WORK ORDER:
Transcribe the chess forum passage below word for word, from "I want to understand" to "Just a warning.".

SUPPLIED PASSAGE:
I want to understand above winning, but my bet is that if i had inifinite life time, that could aim at the testing universe being any legal position as starting point, that would be the clearest definition of chess world. But, so my theme suggestion might be biased toward that. Just a warning.

perhaps..... instead of arenas or as complement one could start rating continuations from the puzzle accepted solutions (off topic, but could not help pointing out some fog or opportunity hidden there for learning or improving at "something").

anyway.. The GM norms.... what gives? I should scan the blog for the notion of representative data sets , training and testing...
@dboing said in #2:
> edit: what is a GM norm? sounds intriguiing to me from a mathish point of view

With some exceptions (winning certain major tournaments, for example), a player must attain a FIDE rating of 2500 and three 'norms' to be awarded the GM title. A norm is a tournament performance rating of 2600 or more over a nine (or more)-game tournament, having played multiple grandmasters (at least 1/3 of one's opponents), and the average rating of the players one plays being 2380 or greater. There are exceptions and further rules about norms; I'd check the FIDE rulebook section on title requirements if you want to dig deeper:

handbook.fide.com/chapter/B01Regulations2017
I am sorry. I read what i wanted, I thought you were proposing some group testing with puzzles over some period of time of the main question opposing many distinct puzzles to many repeats of the same puzzle, while keeping the scheduling the same.. And fast reading with such bias in mind (with some complementation, like we complement the light color when closing our eyes, try it) i thought your were finding a way to get motivation variable under control in the experiment.... I made some science-fiction being enthousiastic about your question.. not the first time.. so again good question to raise... and the rest good not to waste any energy to keep any way of working hard at chess.
since the book talks about 1100 puzles, maybe the difference over the longest time scale, with your question in mind, is how the exposure of diversity is distributed over that time scale.

I would suggest that it might be sequential in one case, and the opposite might be uniformly distributed over the longest time scale. There could be tons of different ways to redistribute diversity with respect to repetition.

The question of overfitting might still be there in both cases, but about the set of 1100 puzzles representativity of future chess experience.. So if talking about opening repertoire repetitious practice, or even some style characteristics present statistically in the 1000 puzzle set, the overfitting might only be a probolem if the repertoire or the style characteristic was not the one(s) in vogue in the duration of the fast improvement experiement.

GIVEN INFORMATION:

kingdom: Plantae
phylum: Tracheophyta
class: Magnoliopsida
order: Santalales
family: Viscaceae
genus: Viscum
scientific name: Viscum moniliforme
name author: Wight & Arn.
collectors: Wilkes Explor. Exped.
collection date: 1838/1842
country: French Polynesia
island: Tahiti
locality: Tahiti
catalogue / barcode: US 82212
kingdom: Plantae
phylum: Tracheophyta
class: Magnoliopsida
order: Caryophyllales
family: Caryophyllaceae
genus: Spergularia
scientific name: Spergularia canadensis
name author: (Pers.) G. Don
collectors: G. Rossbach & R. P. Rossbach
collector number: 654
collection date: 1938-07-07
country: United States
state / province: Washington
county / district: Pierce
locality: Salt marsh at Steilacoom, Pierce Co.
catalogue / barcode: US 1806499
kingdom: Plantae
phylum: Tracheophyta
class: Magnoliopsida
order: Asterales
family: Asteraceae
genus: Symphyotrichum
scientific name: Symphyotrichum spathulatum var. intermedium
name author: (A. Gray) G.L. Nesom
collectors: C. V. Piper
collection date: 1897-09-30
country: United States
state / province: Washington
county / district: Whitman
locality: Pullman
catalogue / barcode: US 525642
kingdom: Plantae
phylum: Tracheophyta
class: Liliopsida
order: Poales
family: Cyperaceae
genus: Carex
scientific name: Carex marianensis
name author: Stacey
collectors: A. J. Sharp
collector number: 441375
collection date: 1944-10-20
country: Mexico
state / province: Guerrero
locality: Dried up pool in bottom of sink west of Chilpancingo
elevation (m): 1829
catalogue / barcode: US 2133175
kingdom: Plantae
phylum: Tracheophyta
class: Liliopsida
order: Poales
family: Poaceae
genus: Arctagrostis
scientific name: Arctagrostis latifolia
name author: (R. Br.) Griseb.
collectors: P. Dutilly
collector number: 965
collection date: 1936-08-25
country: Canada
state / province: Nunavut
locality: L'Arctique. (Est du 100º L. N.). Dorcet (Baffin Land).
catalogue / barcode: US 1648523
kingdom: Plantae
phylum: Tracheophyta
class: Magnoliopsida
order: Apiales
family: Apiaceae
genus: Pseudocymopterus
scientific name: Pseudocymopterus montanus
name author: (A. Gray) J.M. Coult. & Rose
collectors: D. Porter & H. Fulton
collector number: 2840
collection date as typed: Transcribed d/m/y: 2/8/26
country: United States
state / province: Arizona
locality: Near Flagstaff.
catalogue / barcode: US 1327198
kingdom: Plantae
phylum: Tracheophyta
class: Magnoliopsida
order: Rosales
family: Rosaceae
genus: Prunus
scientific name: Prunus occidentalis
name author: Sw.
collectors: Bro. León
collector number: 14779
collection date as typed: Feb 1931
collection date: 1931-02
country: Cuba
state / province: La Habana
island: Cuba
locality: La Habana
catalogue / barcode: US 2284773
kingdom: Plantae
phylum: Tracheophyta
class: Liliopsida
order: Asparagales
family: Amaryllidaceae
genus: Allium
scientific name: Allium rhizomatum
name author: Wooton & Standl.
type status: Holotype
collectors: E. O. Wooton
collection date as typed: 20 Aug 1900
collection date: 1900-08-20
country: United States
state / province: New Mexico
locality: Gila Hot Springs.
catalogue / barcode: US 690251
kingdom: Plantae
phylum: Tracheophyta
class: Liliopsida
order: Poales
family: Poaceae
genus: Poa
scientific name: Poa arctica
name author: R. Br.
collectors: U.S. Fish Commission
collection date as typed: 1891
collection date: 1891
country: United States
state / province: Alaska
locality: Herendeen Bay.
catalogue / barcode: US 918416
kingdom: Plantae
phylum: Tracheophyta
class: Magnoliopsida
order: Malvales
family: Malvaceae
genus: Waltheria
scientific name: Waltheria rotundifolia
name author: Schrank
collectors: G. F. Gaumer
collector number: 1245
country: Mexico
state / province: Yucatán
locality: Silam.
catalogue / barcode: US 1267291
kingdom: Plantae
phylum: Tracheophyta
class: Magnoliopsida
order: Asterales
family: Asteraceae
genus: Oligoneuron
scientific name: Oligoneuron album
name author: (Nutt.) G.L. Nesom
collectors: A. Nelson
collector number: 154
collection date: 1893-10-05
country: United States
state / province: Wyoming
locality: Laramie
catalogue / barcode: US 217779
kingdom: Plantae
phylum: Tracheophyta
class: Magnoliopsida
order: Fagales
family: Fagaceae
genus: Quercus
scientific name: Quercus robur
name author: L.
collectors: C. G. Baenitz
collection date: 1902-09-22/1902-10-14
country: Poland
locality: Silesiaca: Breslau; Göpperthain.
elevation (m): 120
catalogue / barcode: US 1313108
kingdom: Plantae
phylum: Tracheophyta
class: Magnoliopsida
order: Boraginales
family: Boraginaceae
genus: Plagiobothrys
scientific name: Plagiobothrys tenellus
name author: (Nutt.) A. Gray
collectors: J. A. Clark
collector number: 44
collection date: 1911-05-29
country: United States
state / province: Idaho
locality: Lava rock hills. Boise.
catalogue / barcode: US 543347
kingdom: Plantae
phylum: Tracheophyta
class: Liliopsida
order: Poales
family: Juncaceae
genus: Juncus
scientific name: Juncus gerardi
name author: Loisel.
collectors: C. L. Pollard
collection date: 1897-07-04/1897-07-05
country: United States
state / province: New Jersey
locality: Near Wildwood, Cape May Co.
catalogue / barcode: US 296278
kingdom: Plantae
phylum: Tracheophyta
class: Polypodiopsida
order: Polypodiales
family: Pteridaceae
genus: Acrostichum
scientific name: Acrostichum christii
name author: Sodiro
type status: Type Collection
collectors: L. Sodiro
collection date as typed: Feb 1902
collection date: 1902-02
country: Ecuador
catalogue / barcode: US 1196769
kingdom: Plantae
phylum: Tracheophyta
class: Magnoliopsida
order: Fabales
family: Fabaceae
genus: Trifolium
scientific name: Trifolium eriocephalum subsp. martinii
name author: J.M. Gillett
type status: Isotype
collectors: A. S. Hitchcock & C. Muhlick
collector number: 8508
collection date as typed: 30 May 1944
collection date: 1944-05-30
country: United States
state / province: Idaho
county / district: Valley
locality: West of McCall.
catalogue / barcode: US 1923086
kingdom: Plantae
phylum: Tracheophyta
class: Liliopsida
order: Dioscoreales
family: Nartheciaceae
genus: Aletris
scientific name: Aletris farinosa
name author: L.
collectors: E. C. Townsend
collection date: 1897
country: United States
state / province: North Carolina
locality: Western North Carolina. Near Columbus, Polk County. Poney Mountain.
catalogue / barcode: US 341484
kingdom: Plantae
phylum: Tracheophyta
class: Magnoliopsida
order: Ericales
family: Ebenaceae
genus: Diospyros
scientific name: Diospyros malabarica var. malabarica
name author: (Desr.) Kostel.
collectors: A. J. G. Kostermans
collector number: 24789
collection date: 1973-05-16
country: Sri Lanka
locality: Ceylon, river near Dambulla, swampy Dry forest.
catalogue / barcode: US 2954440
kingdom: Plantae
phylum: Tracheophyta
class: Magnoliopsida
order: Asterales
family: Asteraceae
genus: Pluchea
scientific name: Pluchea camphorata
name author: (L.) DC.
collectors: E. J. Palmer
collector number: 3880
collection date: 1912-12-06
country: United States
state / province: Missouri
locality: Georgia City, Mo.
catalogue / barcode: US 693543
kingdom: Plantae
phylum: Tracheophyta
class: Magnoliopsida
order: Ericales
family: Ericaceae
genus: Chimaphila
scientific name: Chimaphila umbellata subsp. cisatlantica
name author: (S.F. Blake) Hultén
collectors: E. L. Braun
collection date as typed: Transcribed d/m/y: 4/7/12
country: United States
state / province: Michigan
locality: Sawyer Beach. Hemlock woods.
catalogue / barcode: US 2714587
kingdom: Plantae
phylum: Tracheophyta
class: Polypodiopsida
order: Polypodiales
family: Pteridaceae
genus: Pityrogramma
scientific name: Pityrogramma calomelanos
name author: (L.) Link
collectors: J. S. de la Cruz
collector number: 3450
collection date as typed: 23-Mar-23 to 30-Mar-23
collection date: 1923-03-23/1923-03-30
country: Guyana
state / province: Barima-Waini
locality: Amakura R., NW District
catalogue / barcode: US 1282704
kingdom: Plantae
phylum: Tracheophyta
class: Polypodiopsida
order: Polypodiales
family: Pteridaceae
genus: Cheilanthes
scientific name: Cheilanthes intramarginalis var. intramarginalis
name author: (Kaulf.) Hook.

RESPONSE BELOW:
I want to understand above winning, but my bet is that if i had inifinite life time, that could aim at the testing universe being any legal position as starting point, that would be the clearest definition of chess world. But, so my theme suggestion might be biased toward that. Just a warning.